Anne-Caroline Chausson

Anne-Caroline Chausson shown minutes after winning the 1998 World Championships in Mont-Sainte-Anne, Quebec. Photo: John Gibson

Mountain biking provided a fresh start for Anne's racing career. "It was new. More traveling, more fun and more money. When you're 17 everything is awesome," she said with a laugh. Anne's transition to mountain biking was natural and instantly successful. Within two months of switching to 26-inch wheels she'd won her first mountain bike world title. Throughout her career she tacked on another 13 world titles between 4X and downhill.

Chausson was slow to recover after winning the opening round of the 2015 Enduro World Series at Crankworx Rotorua, New Zealand.

Anne on her way to winning the 2015 Enduro World Series at Crankworx Rotorua, New Zealand, in March of 2015. She noticed that her recovery from the event took longer than normal, but continued with her racing schedule. Photo: Anthony Smith

While Anne's racing career is one for the record books, her latest victory is by far the most significant. In the winter of 2015 at age 37, Anne was diagnosed with ovarian cancer.

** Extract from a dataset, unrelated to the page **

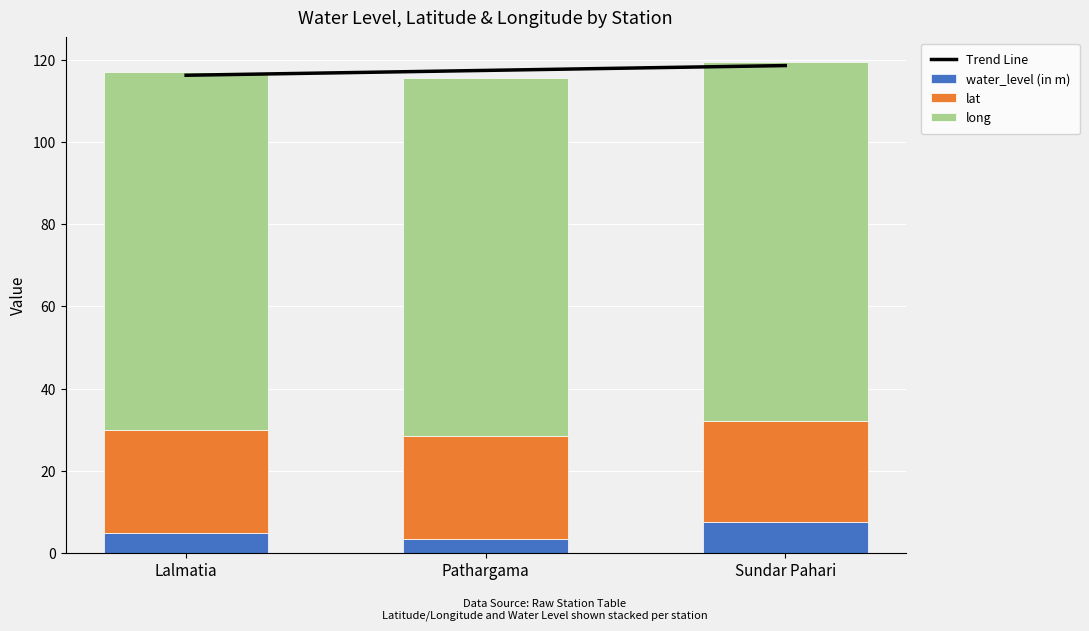

What is the value of the lat bar at the 3rd from the left?

24.8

With a family history of cancer, Anne's thoughts immediately turned to mortality. "My dad died from cancer, so for me it was really hard. I thought, ‘I'm going to die,’" she said. With two surgeries to remove her tumor and another for a collapsed lung, Anne's physical condition was in a rough state. But champions don't roll over easily, and her mental toughness from decades of racing played a critical role in her battle against the disease.

Anne-Caroline Chausson

She doesn’t look it here, but Anne was feeling the effects of cancer in May of 2015 while racing the Enduro World Series in Scotland. She’d be diagnosed with cancer two months later, after leaving the EWS event in Samoëns without finishing. Photo: Sven Martin

"You are sick, but you can heal," she said. "You have to learn to work with it." She took her mental preparation for racing and applied it to recovery. "In racing, if two people have the same training program, the person with better mentality will win. When I learned I was sick I said, 'OK, but I'm not going to wait on the sofa.'" She walked when she was able to muster the energy to move. She got on her motorbike when she felt she had the balance. She slowly clawed her way back onto her mountain bike, accomplishing her ultimate goal of competing in and finishing the Whistler Enduro World Series race in 2016. She not only finished, but she managed a 3rd place on the day's toughest stage. An impressive feat for anyone, let alone someone fresh off of a cancer diagnosis.

Our sport has champions, legends, inspirations and heroes, but only Anne-Caroline Chausson carries the title of all four. It's what makes her the Greatest of All Time.